• The task: Recast every line of the records below as a Markdown table with two columns, Row and Line, numbering the rows and skipping blank lines. Omit the pictures from the table.

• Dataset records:

■ ■ ■ ■ ■

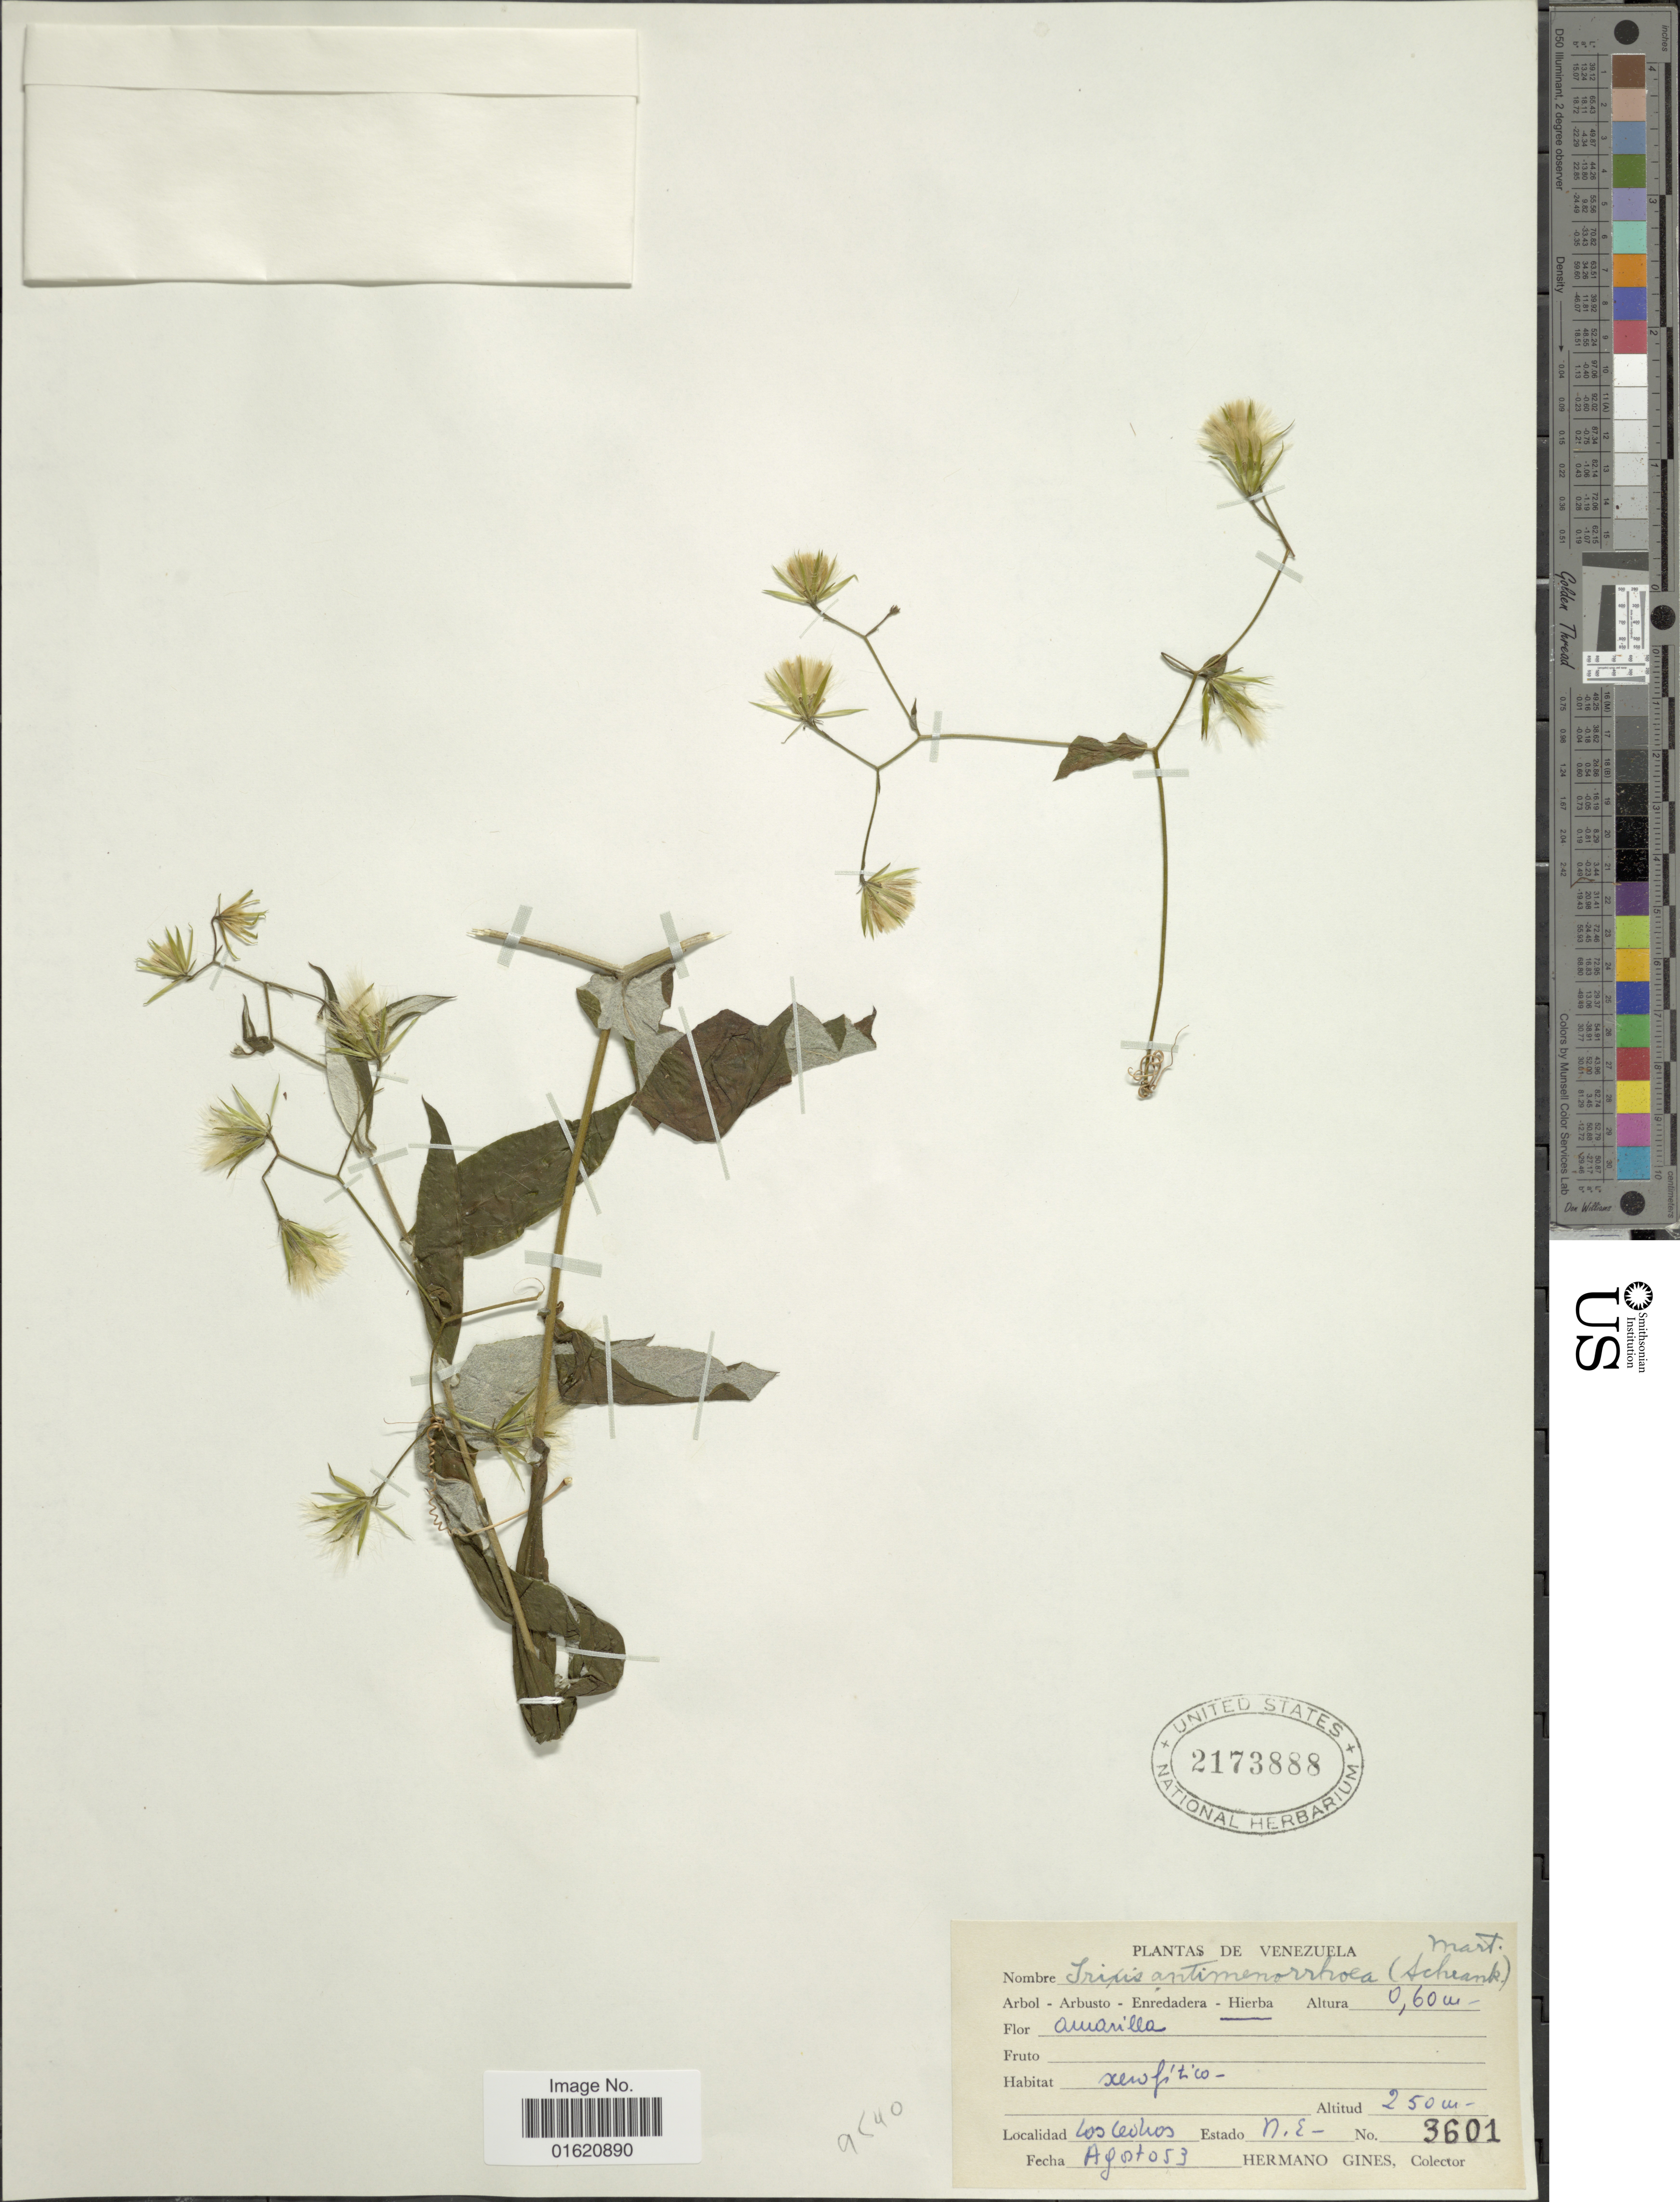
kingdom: Plantae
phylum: Tracheophyta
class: Magnoliopsida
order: Asterales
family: Asteraceae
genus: Trixis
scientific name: Trixis antimenorrhoea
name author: (Schrank) Mart. ex Kuntze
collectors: Bro. Gines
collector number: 3601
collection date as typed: Transcribed d/m/y: /8/53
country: Venezuela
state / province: Nueva Esparta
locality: Los Cedros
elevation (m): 250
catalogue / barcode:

■ ■ ■ ■ ■

• Solution to this problem:
| Row | Line |
|---|---|
| 1 | kingdom: Plantae |
| 2 | phylum: Tracheophyta |
| 3 | class: Magnoliopsida |
| 4 | order: Asterales |
| 5 | family: Asteraceae |
| 6 | genus: Trixis |
| 7 | scientific name: Trixis antimenorrhoea |
| 8 | name author: (Schrank) Mart. ex Kuntze |
| 9 | collectors: Bro. Gines |
| 10 | collector number: 3601 |
| 11 | collection date as typed: Transcribed d/m/y: /8/53 |
| 12 | country: Venezuela |
| 13 | state / province: Nueva Esparta |
| 14 | locality: Los Cedros |
| 15 | elevation (m): 250 |
| 16 | catalogue / barcode: |